Friday, September 14, 2007

FAITH FORWARD FRIDAY: I AM MORE THAN MY WORST MOMENT

I am coming into my own. What I know now at 44 is so different than what I thought I knew at 24 and 34. I am more confident about who I am. I can depend on me. I am not helpless and I am not mindless. This season of my life is one of the best. I know I have a lot going on and a lot to deal with. I am handling it all in stride. None of this stuff killed me. None of this stuff takes away from all the cool stuff I have done in my life. I have stood in the Oval Office with then President Bill Clinton, talking about early childhood education. I have helped bring the Jacob Lawrence exhibit to NYC MoMA. I have worked backstage at the Essence Awards with Oprah hosting. I have adopted 4 children. I have taught business courses on the college level. I coordinated a hot line for our local Rape Crisis Center. I was sexually abused as a child.
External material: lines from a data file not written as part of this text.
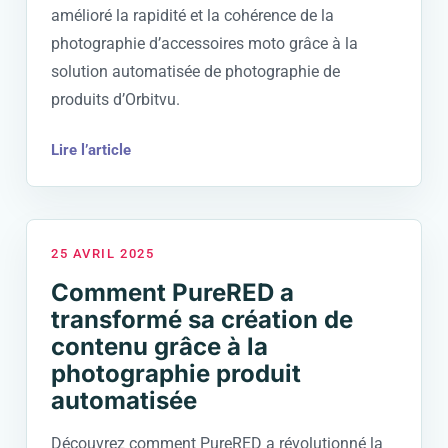
amélioré la rapidité et la cohérence de la
photographie d’accessoires moto grâce à la
solution automatisée de photographie de
produits d’Orbitvu.
Lire l’article
25 AVRIL 2025
Comment PureRED a
transformé sa création de
contenu grâce à la
photographie produit
automatisée
Découvrez comment PureRED a révolutionné la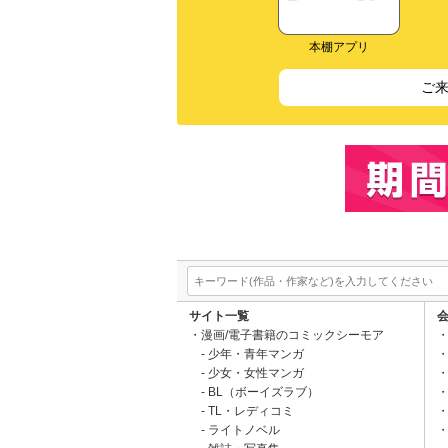
本棚アプリ
ご
サイト一覧
漫画/電子書籍のコミックシーモア
少年・青年マンガ
少女・女性マンガ
BL（ボーイズラブ）
TL・レディコミ
ライトノベル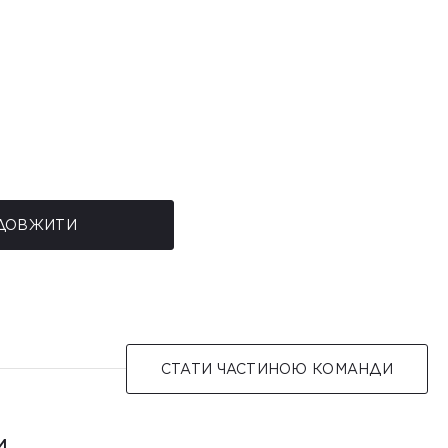
ДОВЖИТИ
СТАТИ ЧАСТИНОЮ КОМАНДИ
И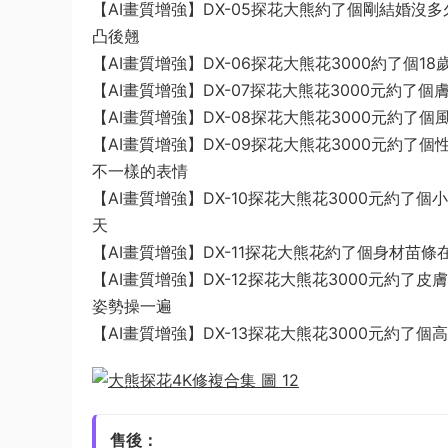
【AI畫質增強】DX-05探花大熊約了個剛結婚
凸後翹
【AI畫質增強】DX-06探花大熊花3000約了個
【AI畫質增強】DX-07探花大熊花3000元約
【AI畫質增強】DX-08探花大熊花3000元約了
【AI畫質增強】DX-09探花大熊花3000元約
不一樣的表情
【AI畫質增強】DX-10探花大熊花3000元約
天
【AI畫質增強】DX-11探花大熊花約了個身材
【AI畫質增強】DX-12探花大熊花3000元約
姿勢操一遍
【AI畫質增強】DX-13探花大熊花3000元約
售後：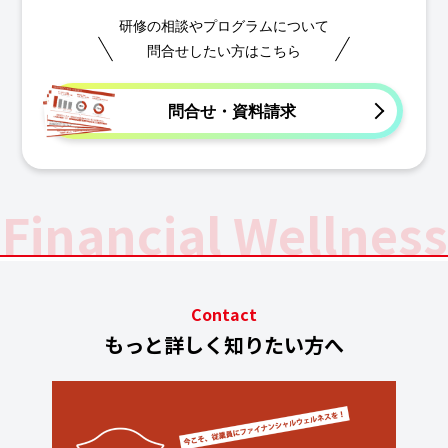
研修の相談やプログラムについて
問合せしたい方はこちら
問合せ・資料請求
Financial Wellness
Contact
もっと詳しく知りたい方へ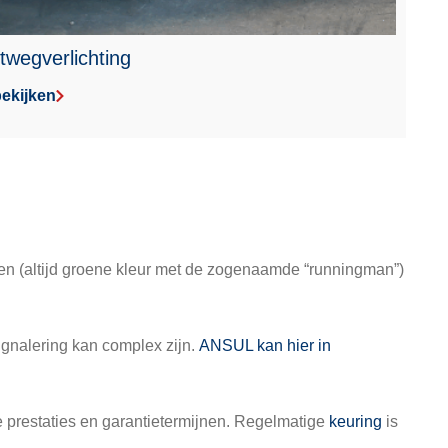
twegverlichting
ekijken
en (altijd groene kleur met de zogenaamde “runningman”)
ignalering kan complex zijn.
ANSUL kan hier in
e prestaties en garantietermijnen. Regelmatige
keuring
is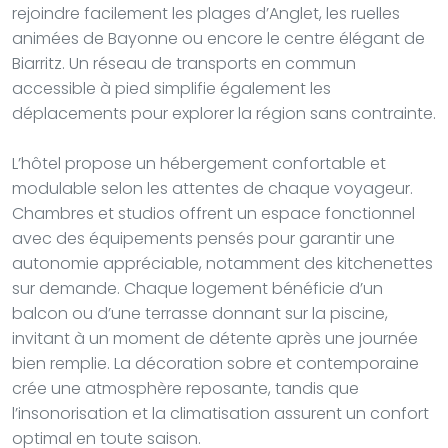
rejoindre facilement les plages d’Anglet, les ruelles
animées de Bayonne ou encore le centre élégant de
Biarritz. Un réseau de transports en commun
accessible à pied simplifie également les
déplacements pour explorer la région sans contrainte.
L’hôtel propose un hébergement confortable et
modulable selon les attentes de chaque voyageur.
Chambres et studios offrent un espace fonctionnel
avec des équipements pensés pour garantir une
autonomie appréciable, notamment des kitchenettes
sur demande. Chaque logement bénéficie d’un
balcon ou d’une terrasse donnant sur la piscine,
invitant à un moment de détente après une journée
bien remplie. La décoration sobre et contemporaine
crée une atmosphère reposante, tandis que
l’insonorisation et la climatisation assurent un confort
optimal en toute saison.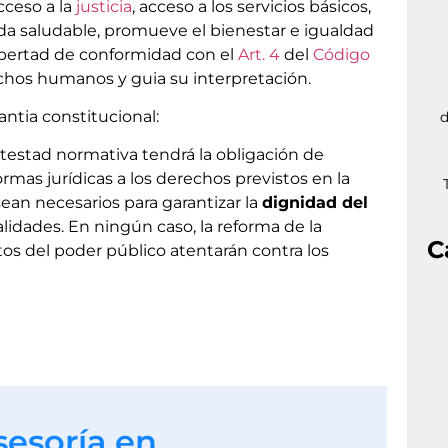
cceso a la
justicia
, acceso a los servicios básicos,
ida saludable, promueve el bienestar e igualdad
ibertad de conformidad con el
Art. 4
del
Código
echos humanos y guia su interpretación.
antia constitucional:
d
estad normativa tendrá la obligación de
rmas jurídicas a los derechos previstos en la
sean necesarios para garantizar la
dignidad del
idades. En ningún caso, la reforma de la
C
actos del poder público atentarán contra los
sesoría en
I have delivered meals to people shut in with AIDS and HIV. I have volunteered for years with Habitat for Humanity. I was elected to public office twice. I was a police commissioner. I committed a federal white collar crime. I am not the sum total of my worst days, there is so much more to me and that is where my faith resides; in all the best I have to offer. My best days are just up over the hill and I am ready...almost.

5 comments:

? said...

To have done all of that within only 44 years is amazing. You are living a full, vibrant life.

Babz Rawls Ivy said...

When I lay it out I get a better perspective about my life. I have been able to make a difference in the world. I needed to remind myself of that. And to know that I have more good days ahead.

laurie said...

Yes! That's it! We are all more than our worst moments. You are very wise, my friend.

Piecake said...

And there is your answer if your children do hear a version of your story from other parents. You are so much more than this one thing happening now.
Knowledge is power, but self knowledge is an even greater power.

Babz Rawls Ivy said...

Each day that I get past this, I am amazed that It hasn't killed me. Things always seem so much bigger until you go through it. Then I think, huh, it wasn't as bad as I thought it was going to be (and it's bad--but). Each time I amazed at the revelation.